Second, create support systems.

  • It's tough feeling alone, especially in the middle of a group of busy people. So, find people you can talk to at work, at home, or in the community. Find a place or activity that's stress-free.
  • Share something with someone. Join a professional organization or socialize with people in your field who work for different employers. Everyone needs to be able to talk over work problems.
  • Become a mentor or resource for someone else, perhaps in your own workplace, or your church or other organization. Realizing how much you have to offer to others can be a great antidote to frustration and burnout.

Third, gain control over what you can and let go of what you can't.

  • Remember that no one is indispensable.
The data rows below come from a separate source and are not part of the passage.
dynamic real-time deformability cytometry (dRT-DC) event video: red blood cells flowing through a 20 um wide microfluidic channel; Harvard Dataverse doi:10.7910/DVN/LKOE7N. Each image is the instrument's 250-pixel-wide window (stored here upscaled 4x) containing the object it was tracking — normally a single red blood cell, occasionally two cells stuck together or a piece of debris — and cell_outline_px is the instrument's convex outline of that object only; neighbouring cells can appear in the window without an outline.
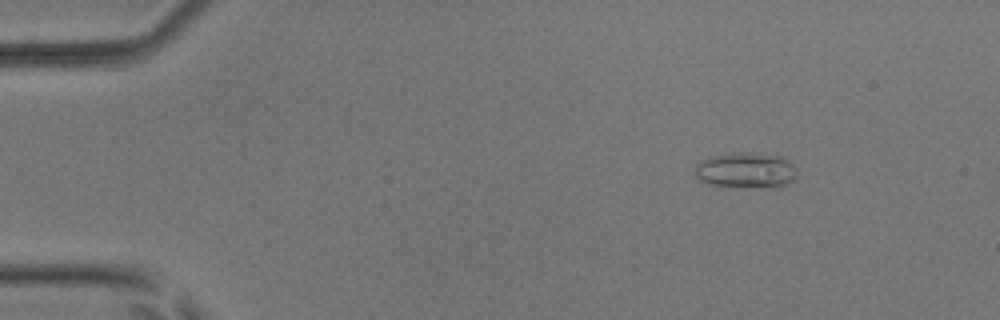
{"species": "common noctule bat (a hibernating species)", "species_latin": "Nyctalus noctula", "temperature_condition": "room temperature", "stored_images_in_passage": 47, "camera_frame_rate_fps": 3000, "um_per_image_px": 0.085, "animal": {"sex": "male", "body_mass_g": 17.9, "forearm_length_mm": 54.2}, "frame": {"image": 1, "passage_image": 1, "time_ms": 0.0, "image_size_px": [1000, 320], "cell_outline_px": [[796, 176], [792, 180], [784, 184], [708, 184], [700, 180], [696, 176], [696, 164], [700, 160], [712, 156], [784, 156], [796, 168]], "centroid_in_image_um": [63.37, 14.46], "position_along_channel_um": 21.6, "area_um2": 18.79}}
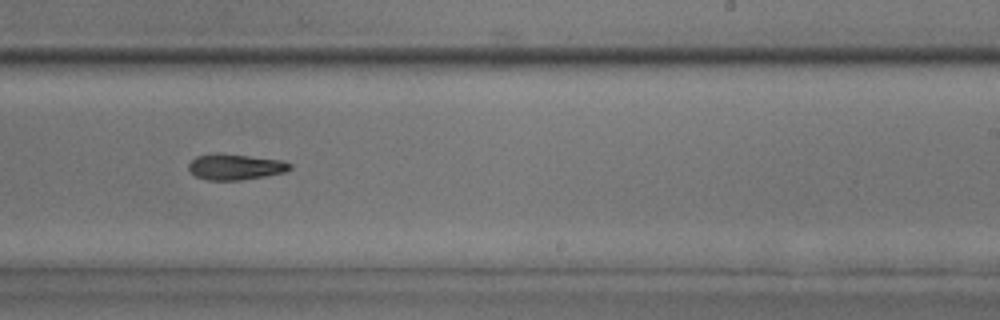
{"frame": {"image": 2, "passage_image": 27, "time_ms": 8.667, "image_size_px": [1000, 320], "cell_outline_px": [[292, 168], [284, 172], [264, 176], [240, 180], [208, 180], [196, 176], [188, 168], [188, 164], [196, 156], [212, 152], [220, 152], [284, 160], [292, 164]], "centroid_in_image_um": [20.0, 14.15], "position_along_channel_um": 269.0, "area_um2": 15.49}}
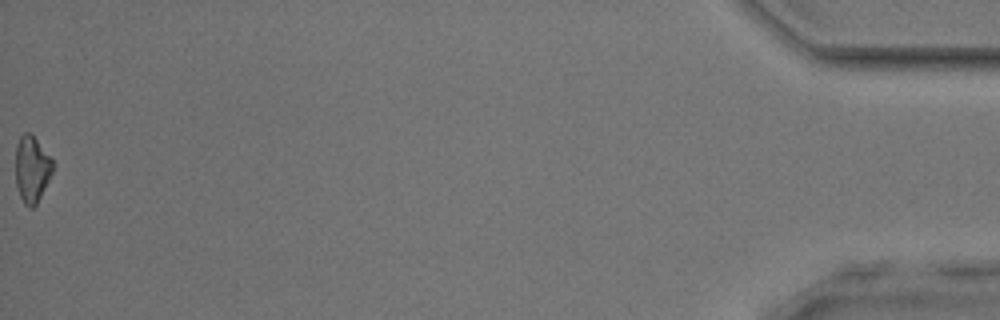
{"frame": {"image": 3, "passage_image": 47, "time_ms": 15.333, "image_size_px": [1000, 320], "cell_outline_px": [[52, 172], [36, 204], [32, 208], [28, 208], [24, 204], [20, 196], [16, 184], [16, 144], [20, 136], [24, 132], [28, 132], [36, 140], [52, 160]], "centroid_in_image_um": [2.67, 14.39], "position_along_channel_um": 432.5, "area_um2": 13.99}, "authors_computed_cell_mechanics": {"area_um2": 15.4326, "velocity_mm_per_s": 3.9337, "shape_relaxation_time_tau1_ms": 5.6716, "shape_relaxation_time_tau2_ms": 5.1141, "deformation_change_tau1": 0.156, "deformation_change_tau2": 0.1353}}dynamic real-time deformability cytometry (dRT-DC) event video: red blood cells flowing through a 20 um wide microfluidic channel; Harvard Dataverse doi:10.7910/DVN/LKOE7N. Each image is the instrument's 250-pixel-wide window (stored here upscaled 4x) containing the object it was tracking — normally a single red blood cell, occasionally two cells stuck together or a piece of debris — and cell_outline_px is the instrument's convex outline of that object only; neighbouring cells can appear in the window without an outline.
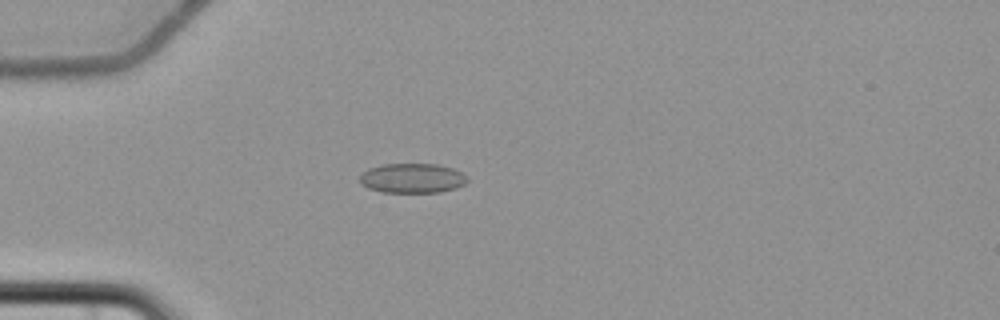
{"species": "common noctule bat (a hibernating species)", "species_latin": "Nyctalus noctula", "temperature_condition": "cold", "stored_images_in_passage": 5, "camera_frame_rate_fps": 3000, "um_per_image_px": 0.085, "animal": {"sex": "female", "body_mass_g": 22.7, "forearm_length_mm": 54.2}, "frame": {"image": 1, "passage_image": 2, "time_ms": 4.0, "image_size_px": [1000, 320], "cell_outline_px": [[468, 180], [464, 184], [456, 188], [440, 192], [384, 192], [368, 188], [360, 184], [360, 176], [368, 168], [384, 164], [436, 164], [452, 168], [468, 176]], "centroid_in_image_um": [35.05, 15.15], "position_along_channel_um": 50.0, "area_um2": 18.55}}
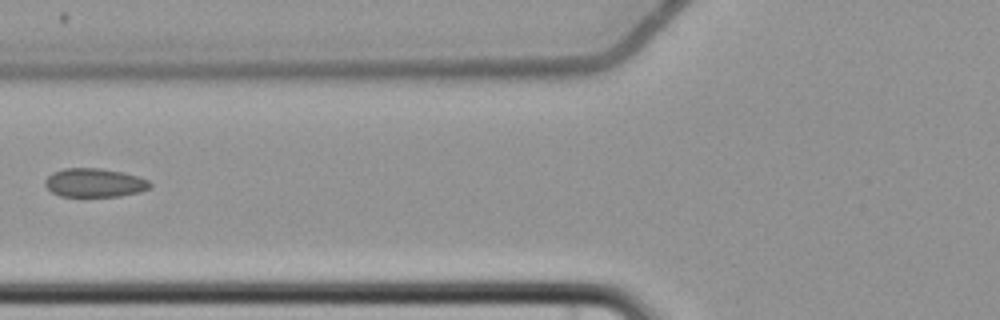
{"frame": {"image": 2, "passage_image": 4, "time_ms": 6.333, "image_size_px": [1000, 320], "cell_outline_px": [[152, 184], [148, 188], [140, 192], [120, 196], [60, 196], [52, 192], [44, 184], [44, 180], [52, 172], [64, 168], [100, 168], [120, 172], [136, 176], [148, 180]], "centroid_in_image_um": [8.0, 15.53], "position_along_channel_um": 117.8, "area_um2": 17.46}}
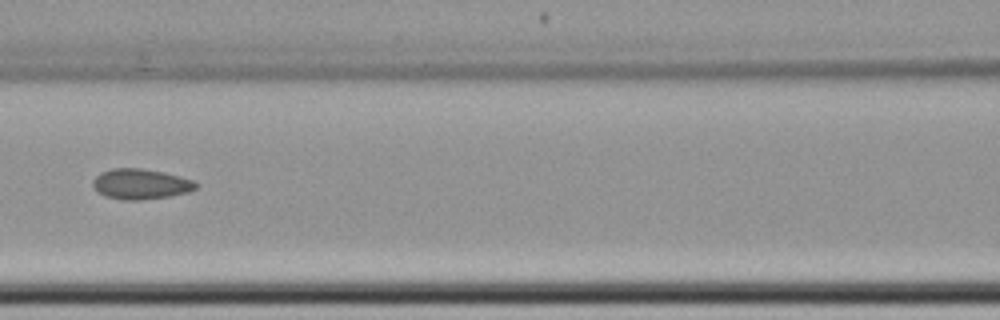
{"frame": {"image": 3, "passage_image": 5, "time_ms": 7.333, "image_size_px": [1000, 320], "cell_outline_px": [[200, 184], [196, 188], [188, 192], [168, 196], [140, 200], [124, 200], [104, 196], [92, 184], [92, 180], [100, 172], [112, 168], [140, 168], [164, 172], [180, 176], [192, 180]], "centroid_in_image_um": [11.96, 15.63], "position_along_channel_um": 154.6, "area_um2": 18.21}}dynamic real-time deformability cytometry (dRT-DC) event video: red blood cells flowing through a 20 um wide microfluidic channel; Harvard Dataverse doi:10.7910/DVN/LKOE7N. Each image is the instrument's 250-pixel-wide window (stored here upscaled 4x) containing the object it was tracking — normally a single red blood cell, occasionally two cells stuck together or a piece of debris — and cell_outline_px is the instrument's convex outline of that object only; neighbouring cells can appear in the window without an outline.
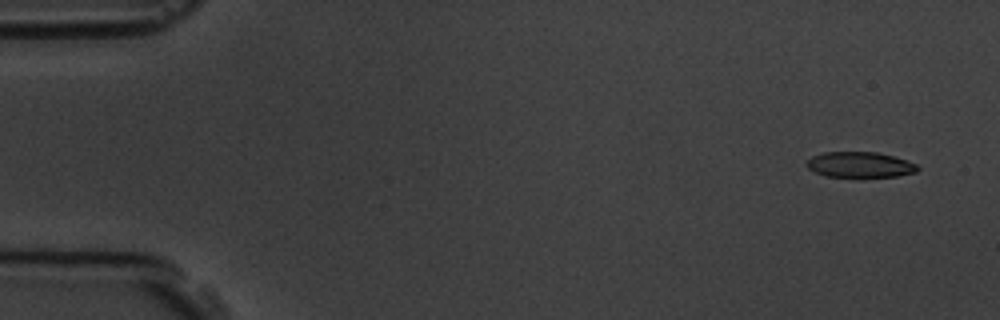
{"species": "common noctule bat (a hibernating species)", "species_latin": "Nyctalus noctula", "temperature_condition": "room temperature", "stored_images_in_passage": 5, "camera_frame_rate_fps": 3000, "um_per_image_px": 0.085, "animal": {"sex": "male", "body_mass_g": 19.5, "forearm_length_mm": 54.6}, "frame": {"image": 1, "passage_image": 1, "time_ms": 0.0, "image_size_px": [1000, 320], "cell_outline_px": [[920, 168], [916, 172], [896, 176], [860, 180], [824, 176], [808, 168], [804, 164], [812, 156], [824, 152], [876, 152], [892, 156], [916, 164]], "centroid_in_image_um": [73.06, 14.06], "position_along_channel_um": 11.9, "area_um2": 17.28}}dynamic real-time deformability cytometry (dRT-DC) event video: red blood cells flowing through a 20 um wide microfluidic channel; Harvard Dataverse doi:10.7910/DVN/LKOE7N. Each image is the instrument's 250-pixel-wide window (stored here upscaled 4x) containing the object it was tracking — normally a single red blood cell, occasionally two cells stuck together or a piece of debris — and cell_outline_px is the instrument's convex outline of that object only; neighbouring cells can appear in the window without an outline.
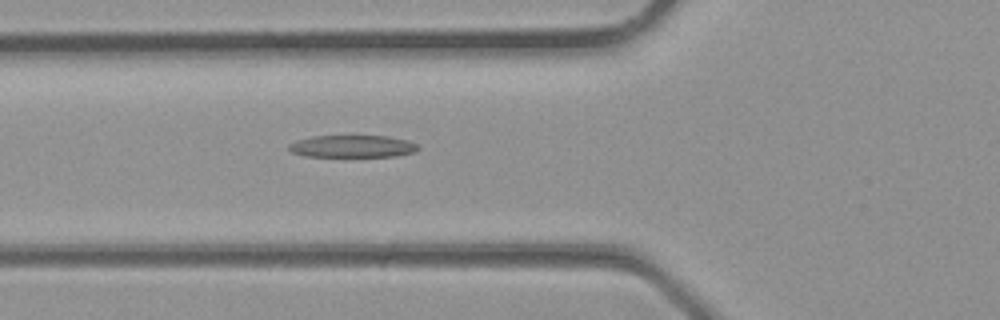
{"species": "common noctule bat (a hibernating species)", "species_latin": "Nyctalus noctula", "temperature_condition": "room temperature", "stored_images_in_passage": 24, "camera_frame_rate_fps": 3000, "um_per_image_px": 0.085, "animal": {"sex": "male", "body_mass_g": 23.1, "forearm_length_mm": 52.7}, "frame": {"image": 1, "passage_image": 2, "time_ms": 0.333, "image_size_px": [1000, 320], "cell_outline_px": [[420, 148], [416, 152], [396, 156], [304, 156], [292, 152], [288, 148], [288, 144], [296, 140], [312, 136], [388, 136], [408, 140], [416, 144]], "centroid_in_image_um": [29.97, 12.43], "position_along_channel_um": 95.8, "area_um2": 16.76}}
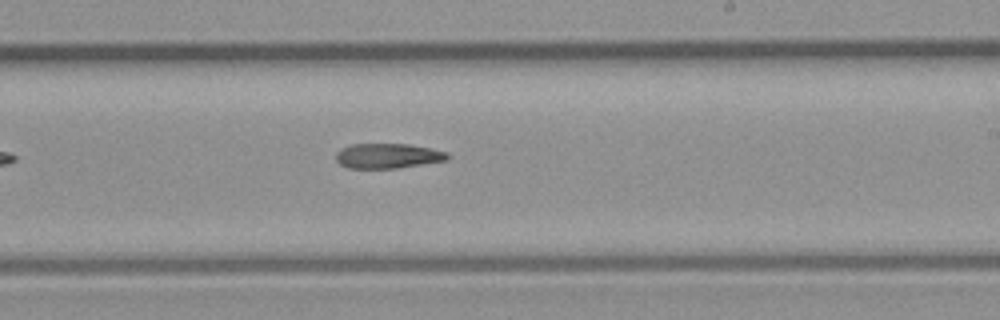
{"frame": {"image": 2, "passage_image": 10, "time_ms": 3.0, "image_size_px": [1000, 320], "cell_outline_px": [[448, 160], [396, 168], [348, 168], [340, 164], [336, 160], [336, 152], [340, 148], [352, 144], [408, 144], [432, 148], [448, 152]], "centroid_in_image_um": [32.95, 13.24], "position_along_channel_um": 256.0, "area_um2": 16.24}}
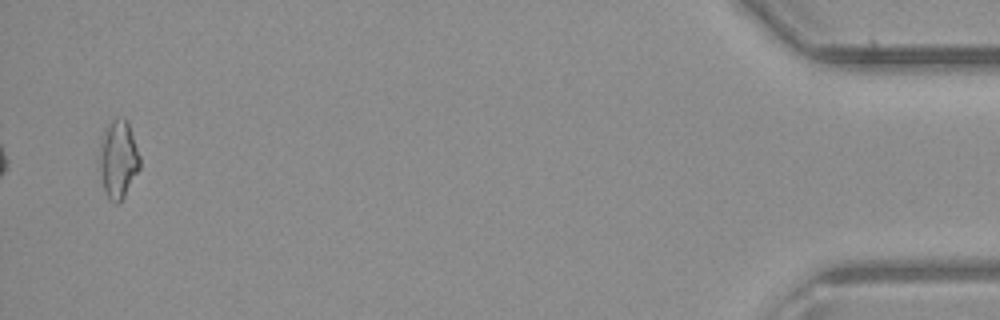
{"frame": {"image": 3, "passage_image": 23, "time_ms": 7.333, "image_size_px": [1000, 320], "cell_outline_px": [[140, 168], [124, 196], [116, 204], [108, 200], [104, 192], [100, 168], [100, 156], [104, 132], [108, 124], [112, 120], [124, 116], [128, 120], [140, 156]], "centroid_in_image_um": [10.08, 13.54], "position_along_channel_um": 425.1, "area_um2": 18.15}}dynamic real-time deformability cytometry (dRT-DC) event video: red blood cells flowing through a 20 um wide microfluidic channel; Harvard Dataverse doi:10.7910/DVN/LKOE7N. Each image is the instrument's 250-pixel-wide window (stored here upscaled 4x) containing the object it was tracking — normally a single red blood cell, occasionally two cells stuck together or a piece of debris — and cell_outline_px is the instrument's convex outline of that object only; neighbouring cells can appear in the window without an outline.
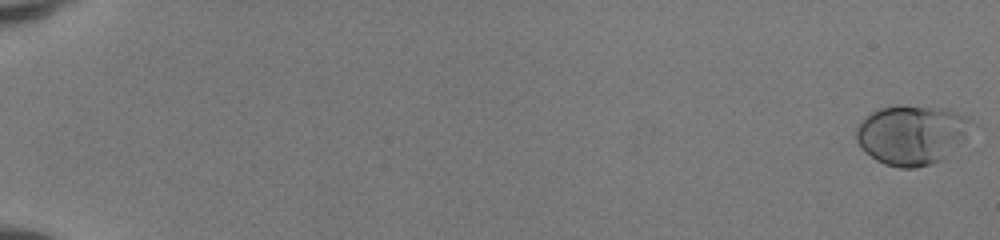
{"species": "human", "species_latin": "Homo sapiens", "temperature_condition": "room temperature", "stored_images_in_passage": 52, "camera_frame_rate_fps": 3000, "um_per_image_px": 0.085, "donor": {"sex": "female"}, "frame": {"image": 1, "passage_image": 1, "time_ms": 0.0, "image_size_px": [1000, 240], "cell_outline_px": [[980, 124], [940, 160], [916, 168], [900, 168], [884, 164], [876, 160], [864, 152], [860, 148], [856, 140], [856, 128], [872, 112], [880, 108], [940, 108], [956, 112]], "centroid_in_image_um": [77.52, 11.49], "position_along_channel_um": 7.5, "area_um2": 39.25}}
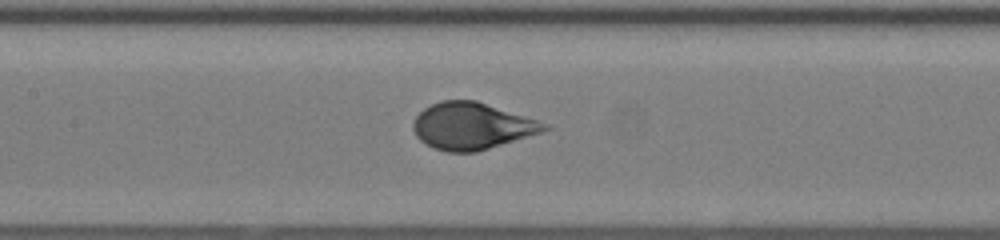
{"frame": {"image": 2, "passage_image": 28, "time_ms": 9.0, "image_size_px": [1000, 240], "cell_outline_px": [[552, 128], [540, 132], [476, 152], [448, 152], [436, 148], [420, 140], [416, 136], [412, 128], [412, 124], [416, 116], [424, 108], [440, 100], [476, 100], [536, 120]], "centroid_in_image_um": [40.05, 10.7], "position_along_channel_um": 167.4, "area_um2": 35.14}}
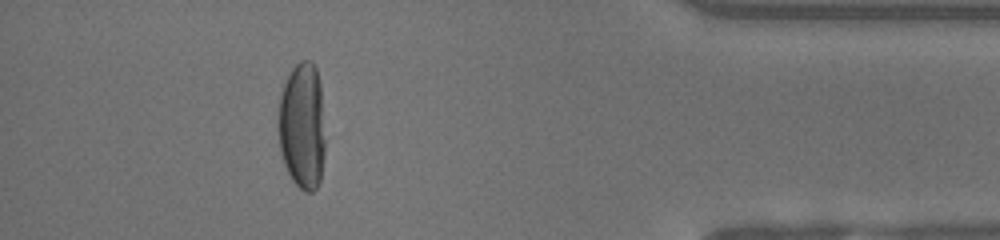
{"frame": {"image": 3, "passage_image": 48, "time_ms": 15.667, "image_size_px": [1000, 240], "cell_outline_px": [[324, 156], [320, 180], [316, 188], [312, 192], [304, 192], [292, 180], [284, 164], [280, 152], [280, 96], [284, 84], [292, 68], [300, 60], [312, 60], [316, 68], [320, 84], [324, 140]], "centroid_in_image_um": [25.71, 10.72], "position_along_channel_um": 409.5, "area_um2": 34.22}, "authors_computed_cell_mechanics": {"area_um2": 36.7319, "velocity_mm_per_s": 4.1527, "shape_relaxation_time_tau1_ms": 3.6133, "shape_relaxation_time_tau2_ms": null, "deformation_change_tau1": 0.1931, "deformation_change_tau2": null}}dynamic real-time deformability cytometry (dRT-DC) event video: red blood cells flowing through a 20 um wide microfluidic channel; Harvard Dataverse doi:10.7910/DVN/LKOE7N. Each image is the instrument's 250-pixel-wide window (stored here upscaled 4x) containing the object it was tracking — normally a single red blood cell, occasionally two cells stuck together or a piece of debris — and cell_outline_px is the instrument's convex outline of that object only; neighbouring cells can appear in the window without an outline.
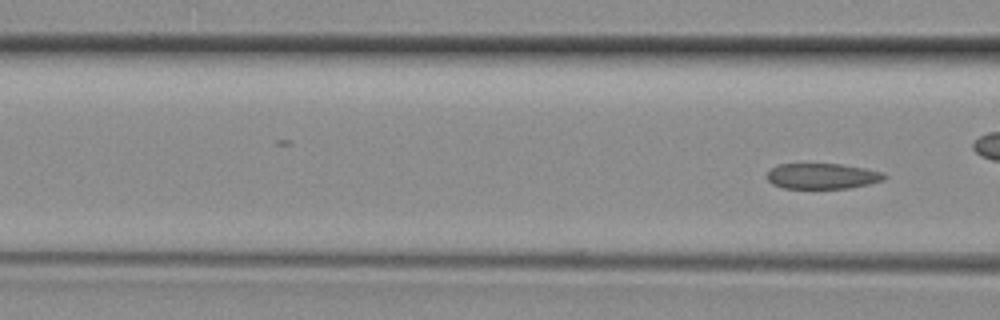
{"species": "common noctule bat (a hibernating species)", "species_latin": "Nyctalus noctula", "temperature_condition": "room temperature", "stored_images_in_passage": 6, "segment_of_instrument_passage": [2, 2], "camera_frame_rate_fps": 3000, "um_per_image_px": 0.085, "animal": {"sex": "female", "body_mass_g": 29.2, "forearm_length_mm": 56.3}, "frame": {"image": 1, "passage_image": 6, "time_ms": 1.667, "image_size_px": [1000, 320], "cell_outline_px": [[888, 176], [884, 180], [852, 188], [784, 188], [772, 184], [768, 180], [768, 172], [772, 168], [780, 164], [840, 164], [864, 168], [884, 172]], "centroid_in_image_um": [69.94, 14.97], "position_along_channel_um": 96.7, "area_um2": 17.46}}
Find a better way to get the job done rather that just doing more of the same.
  • Try to see opportunities instead of problems. It may be time to review your career goals if you are working just to earn money. Many people find that if they can do what they love, they love what they do.
  • Schedule your days (and weeks, months, years) and work your plan. Investigate ways to adjust your schedule with flex-time, job-sharing or taking a new job.
  • Find a mentor you respect. You are not the first person to struggle with work-life balance, and other people (even your boss) might have a lot of suggestions to offer.

Regaining One's Zest for Living and Working
Most important of all, workers (and employers and supervisors!) need to remember that life is really much too short to waste it feeling freaked out and frazzled. By restoring some balance between the demands of the workplace and personal life, people can douse burnout and prevent stress from taking its terrible toll. Every person needs to take time to manage their stress so they can enjoy life.

About the author:
Nancy D. O'Reilly, PsyD, is a clinical psychologist, researcher and founder of the WomenSpeak Project, an online resource based on a decade of research about aging in a youth-driven society. A member of the American Psychological Association, she is the author of, "You Can't Scare Me: Courageous Women Speak About Growing Older in a Youth-Oriented Society."